In the method begin, we use the PyCurl library for the authentication to Twitter and start the connection. In particular, we set that the method on_receive is the callback function demanded to processing of the incoming. In this method the actual analysis is done, every tweet is split in tokens and a part of speech tagging is performed.
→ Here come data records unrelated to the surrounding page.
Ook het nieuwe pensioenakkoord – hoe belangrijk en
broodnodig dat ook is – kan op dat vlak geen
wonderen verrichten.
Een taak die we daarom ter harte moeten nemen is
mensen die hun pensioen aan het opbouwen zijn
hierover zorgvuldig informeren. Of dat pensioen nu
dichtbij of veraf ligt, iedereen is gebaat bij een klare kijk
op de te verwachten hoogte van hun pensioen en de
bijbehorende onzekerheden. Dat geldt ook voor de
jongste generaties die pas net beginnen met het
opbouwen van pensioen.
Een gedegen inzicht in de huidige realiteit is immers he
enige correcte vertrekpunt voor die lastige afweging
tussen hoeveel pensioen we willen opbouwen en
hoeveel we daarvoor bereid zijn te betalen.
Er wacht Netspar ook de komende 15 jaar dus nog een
Then, the frequency of all the words that are adjective or nouns is updated.
The method print_stats is used to print the our statistics on the console while close_and_plot plots an histogram using the frequencies in the dictionary and closes the program.
Let's use this class:
import signal
usr = 'supersexytwitteruser'
pws = "yessosexyiam"

ta = TwitterAnalyzer()
# invoke the close_and_plot() method when a Ctrl-D arrives
signal.signal(signal.SIGINT, ta.close_and_plot)
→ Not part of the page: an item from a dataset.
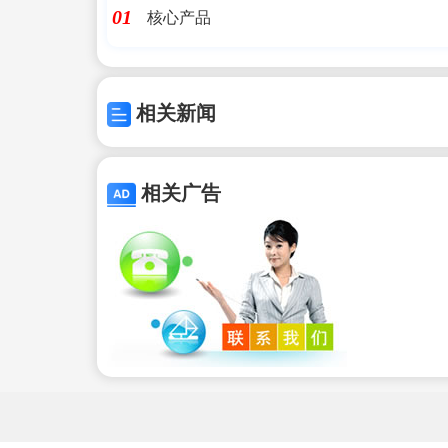
核心产品
01
相关新闻
相关广告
ta.begin(usr,pws) # run the analysis
In the code above, a TwitterAnalyzer object is instantiated, its method close_and_plot is registered as handler for the SIGINT signal and, finally, begin is invoked.
This code starts a program which analyzes all the tweet of the New York Area in real time and prints the statistics every 50 tweets, just like follows:
 tweets analyzed: 50
 words extracted: 110
   max frequency: 8
  mean frequency: 1.12727272727
 tweets analyzed: 100
 words extracted: 200
   max frequency: 22
  mean frequency: 1.235
 tweets analyzed: 150
 words extracted: 286
   max frequency: 29
  mean frequency: 1.26573426573
 tweets analyzed: 200
 words extracted: 407
   max frequency: 39
  mean frequency: 1.31203931204
 tweets analyzed: 250
 words extracted: 495
   max frequency: 49
  mean frequency: 1.37575757576
Pressing Cntrl-D we can stop the program and plot a bar chart of adjectives and nouns detected. This is what I got in the morning of March 21, 2013:

We see that is very common to post a link in a tweet (turned out that http is considered as a noun most of the time) and that the words day, today, good and morning were the most used during the analysis.